MOBILE, Ala. — The Cincinnati Bengals are coaching at the Senior Bowl, and everyone is asking them about an NFL draft prospect who isn’t here.

That would be LSU QB Joe Burrow, of course, who turned down an invitation to attend. No one is upset about this, of course.

Senior Bowl executive director Jim Nagy admitted that with Burrow finishing his championship season with the Tigers only one week before the event started meant that he was trying to lure the Heisman Trophy winner to town only to be around the event and meet with the team most projected to be picking him with the top selection in the 2020 NFL draft.

Bengals head coach Zac Taylor added Tuesday that there’s “plenty of time” to meet with Burrow and get to know him.

But the Bengals have some in their building who have firsthand knowledge of Burrow and have worked alongside him. In fact, any questions they have about him during the run-up to the April 23 draft should be run through one low-level assistant.

Who is this mystery assistant?

-=-=-=-=-

# Work to do
In the Bengals article, switch "invitation" to "offer" and write out the passage that begins at the words "MOBILE, Ala. —" and stops after "2020 NFL draft.". Work only from the text above.

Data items

-=-=-=-=-

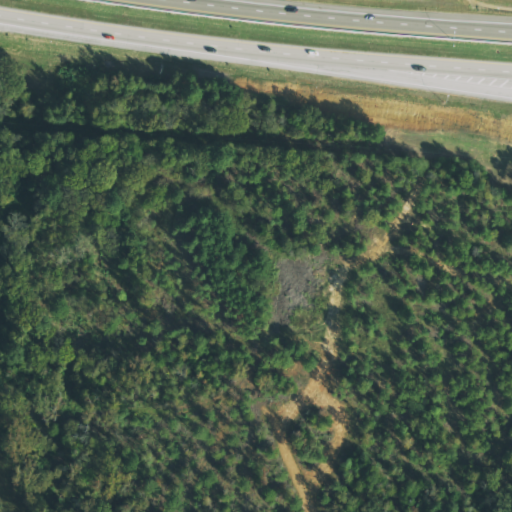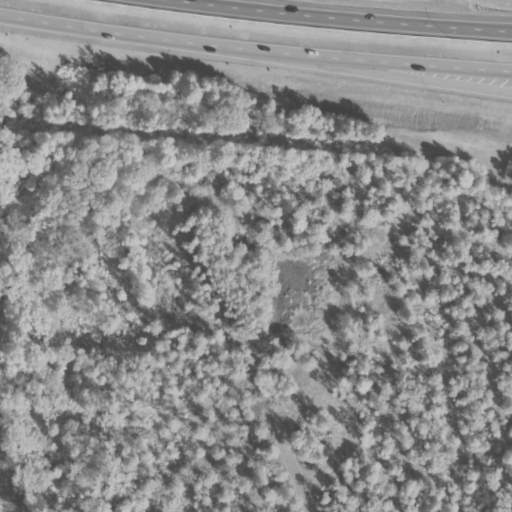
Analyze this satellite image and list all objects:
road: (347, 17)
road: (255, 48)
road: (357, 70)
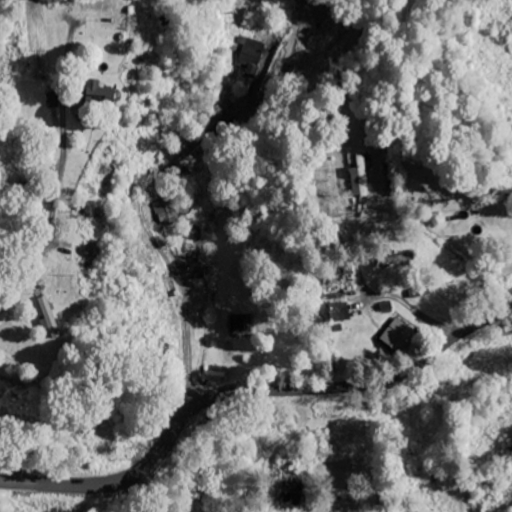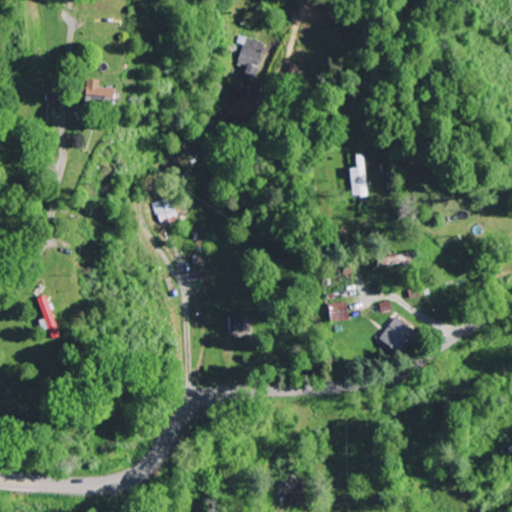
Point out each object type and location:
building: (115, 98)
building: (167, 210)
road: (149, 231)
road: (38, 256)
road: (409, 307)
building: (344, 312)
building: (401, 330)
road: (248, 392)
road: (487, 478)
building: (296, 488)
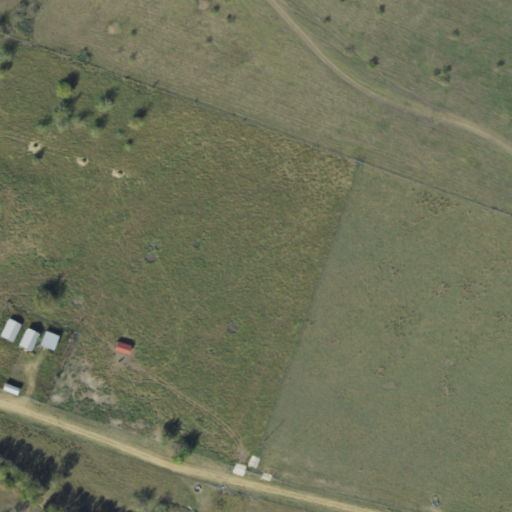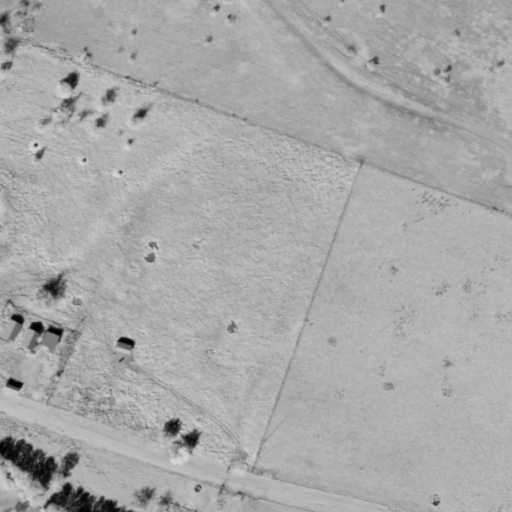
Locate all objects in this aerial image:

-=-=-=-=-

# Full answer
MOBILE, Ala. — The Cincinnati Bengals are coaching at the Senior Bowl, and everyone is asking them about an NFL draft prospect who isn’t here.

That would be LSU QB Joe Burrow, of course, who turned down an offer to attend. No one is upset about this, of course.

Senior Bowl executive director Jim Nagy admitted that with Burrow finishing his championship season with the Tigers only one week before the event started meant that he was trying to lure the Heisman Trophy winner to town only to be around the event and meet with the team most projected to be picking him with the top selection in the 2020 NFL draft.